Śmierć mężczyzny na plebanii w Drobinie – biskup płocki przesłuchany przez prokuratur ę!
Tragiczne wydarzenia, do których doszło jesienią na plebanii w Drobinie, wciąż budzą ogromne emocje w opinii publicznej. Sprawa śmierci młodego mężczyzny znalezionego w mieszkaniu jednego z księży nabiera nowych wymiarów, a śledztwo prowadzone przez prokuraturę poszerza się o kolejne wątki. Jednym z najważniejszych elementów postępowania okazało się niedawne przesłuchanie biskupa płockiego, który został wezwany jako świadek w sprawie.
Do tragedii doszło we wrześniu, kiedy to służby zostały powiadomione o odnalezieniu ciała około trzydziestoletniego mężczyzny na plebanii. Zgon stwierdzono na miejscu, a pierwsze oględziny nie wskazywały na udział osób trzecich. Mimo to prokuratura szybko wszczęła śledztwo w kierunku nieumyślnego spowodowania śmierci, zabezpieczając w budynku liczne ślady oraz substancje, które przekazano do badań toksykologicznych.
W miarę rozwoju śledztwa na jaw wychodziły kolejne informacje, a biegli mieli ustalić, że w organizmie zmarłego znajdowały się różne substancje, których działanie mogło mieć wpływ na jego śmierć. Prokuratura nie ujawnia ich rodzaju, podkreślając, że pełna analiza nadal trwa i ma kluczowe znaczenie dla wyjaśnienia przebiegu wydarzeń.
W ostatnich tygodniach śledczy zdecydowali się wezwać na przesłuchanie biskupa płockiego, który nadzoruje parafię, w której doszło do tragedii. Duchowny stawił się w prokuraturze i udzielił zeznań jako świadek.
Według dostępnych informacji jego przesłuchanie przebiegło spokojnie, a biskup miał współpracować z organami ścigania, odpowiadając na wszystkie zadane pytania. Prokuratura zapowiedziała również kolejne przesłuchania, w tym proboszcza parafii oraz osób, które mogły mieć wiedzę o życiu i sytuacji księży mieszkających na plebanii.
Równolegle do działań śledczych, diecezja płocka powołała własny zespół, którego zadaniem było ustalenie wszelkich okoliczności tragedii z punktu widzenia struktur kościelnych.

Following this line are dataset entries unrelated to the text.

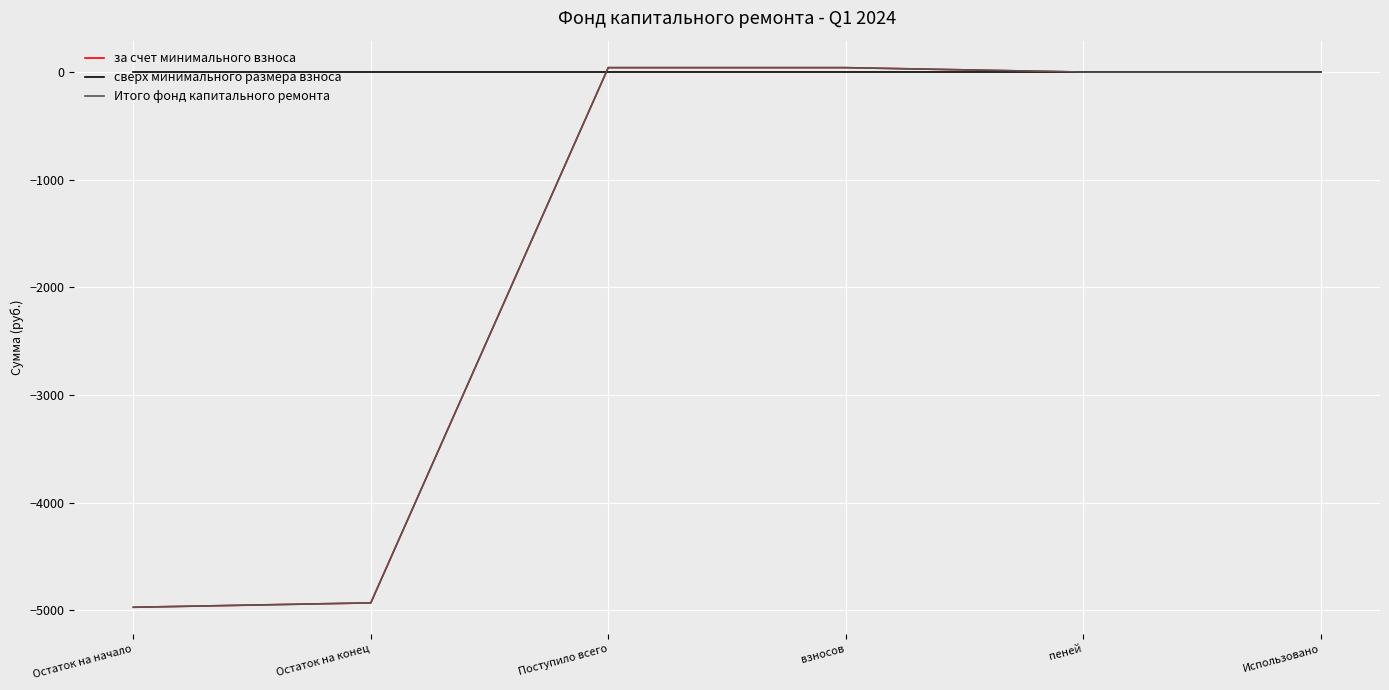

Reading left to right, list all the values displayed in this chart.

за счет минимального взноса: Остаток на начало=-4971.4	Остаток на конец=-4930.5	Поступило всего=41.0	взносов=41.0	пеней=0.0	Использовано=0.0
сверх минимального размера взноса: Остаток на начало=0.0	Остаток на конец=0.0	Поступило всего=0.0	взносов=0.0	пеней=0.0	Использовано=0.0
Итого фонд капитального ремонта: Остаток на начало=-4971.4	Остаток на конец=-4930.5	Поступило всего=41.0	взносов=41.0	пеней=0.0	Использовано=0.0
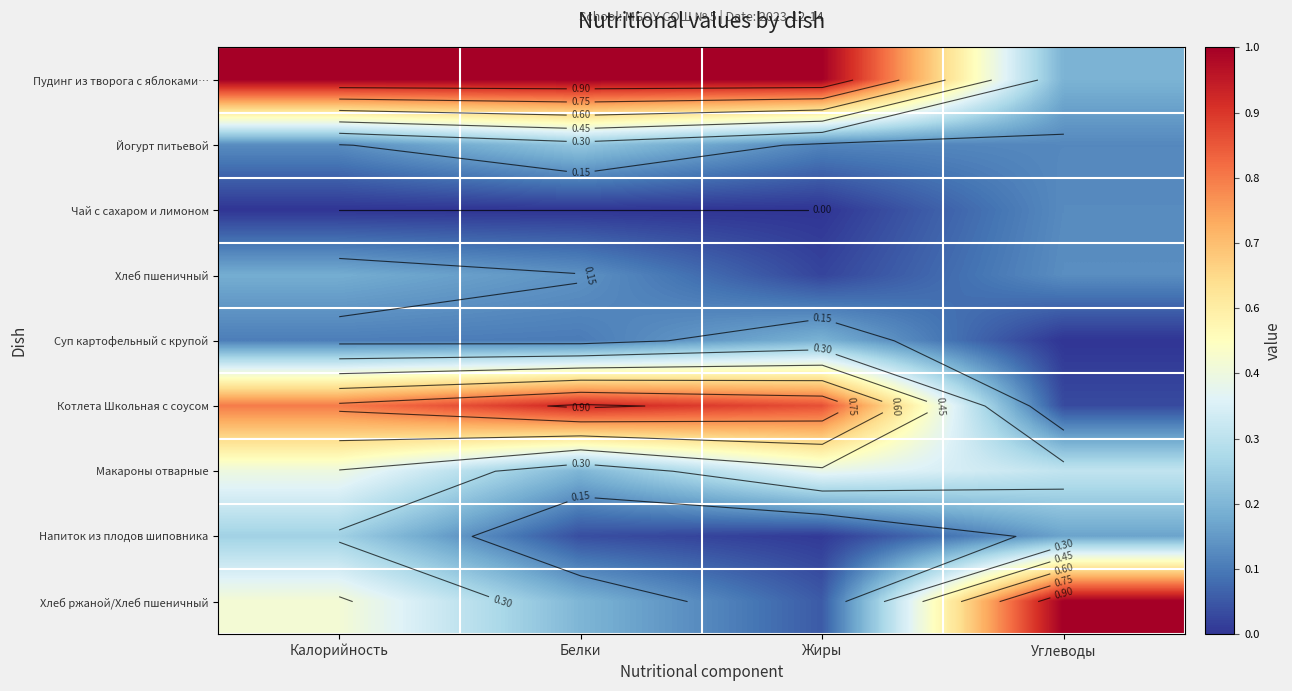

At how many categories does at least one series exceed 0?

4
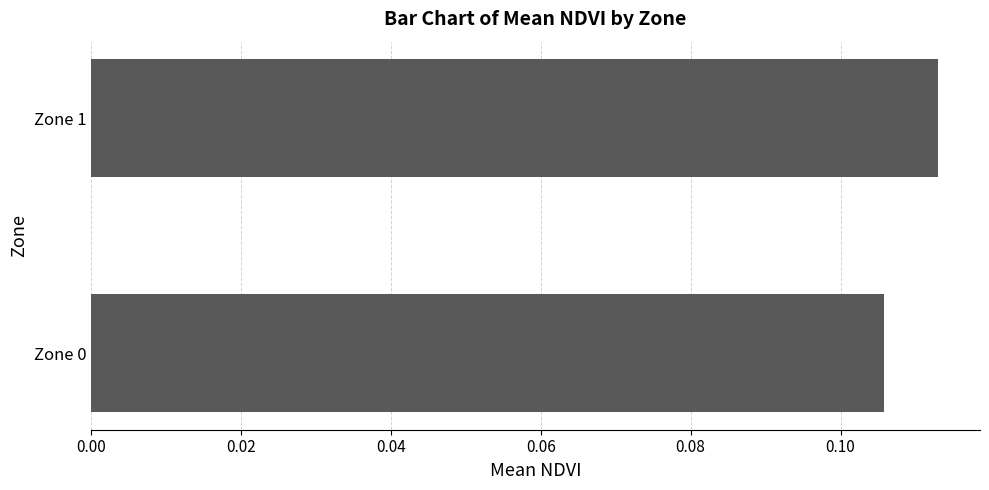

Rank the categories by value from highest to lowest.

Zone 1, Zone 0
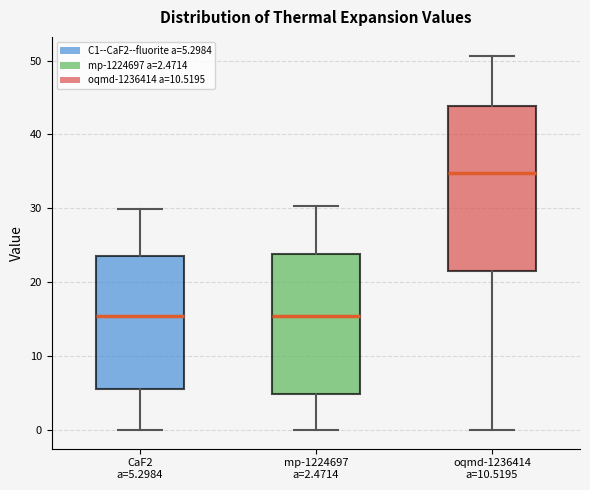

Which box is the tallest, from its lower edge to its upper edge?

oqmd-1236414 a=10.5195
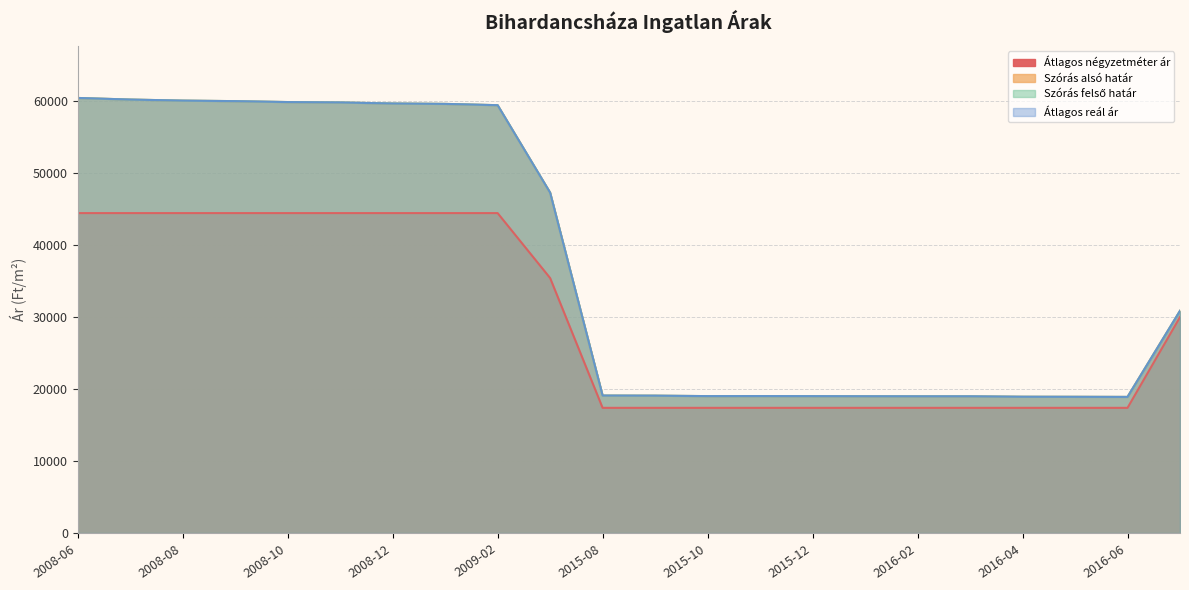

What is the total value across all series at 2015-10?

74451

— Biskup płocki stawił się sam, bez prawnika. Odpowiadał zarówno na pytania prokuratury, jak i moje. Te odpowiedzi były składne i wyczerpujące. Na pewno nie odniosłem wrażenia, że biskup próbował cokolwiek ukrywać, czy utrudniać przesłuchanie — powiedział w rozmowie z Onetem aplikant adwokacki Marcin Olenderek, pełnomocnik rodziny zmarłego.
Przygotowano specjalny raport, który po ostatecznym uzupełnieniu dokumentacji z prokuratury ma zostać przekazany do Watykanu. W parafii wprowadzono także zmiany personalne — proboszcz został zmieniony, a jeden z księży zawieszony w pełnieniu obowiązków duszpasterskich do czasu pełnego wyjaśnienia sprawy.
Rodzina zmarłego od początku domaga się rzetelnego śledztwa i pełnej transparentności. Ich pełnomocnik podkreśla, że bliscy chcą poznać dokładny przebieg wydarzeń oraz wiedzieć, w jaki sposób doszło do śmierci mężczyzny, który — według rodziny — nie miał wcześniej poważnych problemów zdrowotnych. Pojawiają się również krytyczne głosy dotyczące tempa prowadzenia śledztwa, a także organizacji przesłuchań świadków.
— Myślę, że przyszedł z nastawieniem, by faktycznie współpracować z organami ścigania. więcej nie mogę powiedzieć z uwagi na tajemnicę śledztwa — dodaje Olenderek.
Sprawa śmierci na plebanii stała się jednym z najgłośniejszych tematów jesieni i wywołała szeroką debatę dotyczącą odpowiedzialności instytucji kościelnych, standardów bezpieczeństwa oraz przejrzystości działań duchownych w sytuacjach kryzysowych. Na ostateczne ustalenia prokuratury, które pozwolą zrozumieć przyczyny tragedii, trzeba jednak jeszcze poczekać.
Śledczy zapewniają, że badają wszystkie możliwe wątki, a kluczowe znaczenie mają wyniki specjalistycznych analiz toksykologicznych oraz zeznania osób związanych z parafią. Dopiero po zebraniu pełnego materiału dowodowego zapadnie decyzja o dalszych krokach w postępowaniu.